> [PASSAGE SHOWN]
───
The chest is a good shot to take if you want a bigger target to aim for... Center mass, all vital organs, and only soft under feathers protecting. Its the shot I take with birds if they are facing me - from behind or the side I always take the head but from the front chest shot will bring down your bird no problem mate

Mr-S


----------



## Quak0r (May 7, 2015)

Another good advise I didn't know yet, so they are only tough from behind and the side? Good to know thank you mate !  (btw I editet my last post if you didn't recognised yet)


----------



## Mr-W (Jun 17, 2015)

When a ducks at rest its wings are set on its back and overlapped. So if you shoot from the back your gonna hit 2 layers of wing feathers - and they are tuff. Takes alot of energy out of the shot.

From each side - 1 layer of wing feathers. Still tuff to penetrate. So from the back or side take the head. But from the front the center mass shot is a much easier shot to make and just as deadly.

Yeh I recognised you edited after you said lol, if I have to finish anything I always use a knife too, behind the eye - straight through. Much quicker and less stressful than ringing its neck I think

Mr-S


----------



## Quak0r (May 7, 2015)

Thx for you great information & advices but I gota go to sleep now. (and yea I'm with you that knife is probably faster and less stress then bare hands)

Good night fellow mate!


----------



## Mr-W (Jun 17, 2015)

Night mate. Cya around

Mr-S


----------
───
> [RAW DATA]

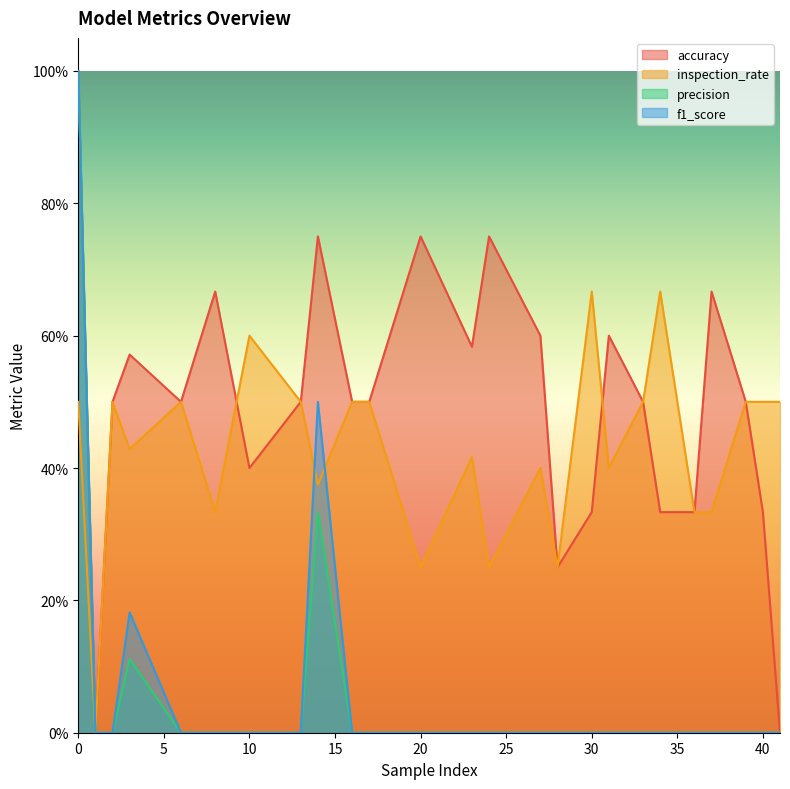

What is the maximum value for inspection_rate?

0.7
───
> [TO DO]
- A) Answer these from the thread above:
(i) In the opening post, what covers the chest of a bird?
(ii) According to the post that begins "When a ducks at rest", how many layers of wing feathers does a shot from the back go through?
(iii) Where does the same post say to put the knife when finishing a bird?
- B) Reproduce the part of the thread above from "Thx for you" up to and including "night fellow mate!", word for word.

> [RESPONSE LIST]
- A)
(i) Only soft under feathers.
(ii) Two layers.
(iii) Behind the eye, straight through.

- B)
Thx for you great information & advices but I gota go to sleep now. (and yea I'm with you that knife is probably faster and less stress then bare hands)

Good night fellow mate!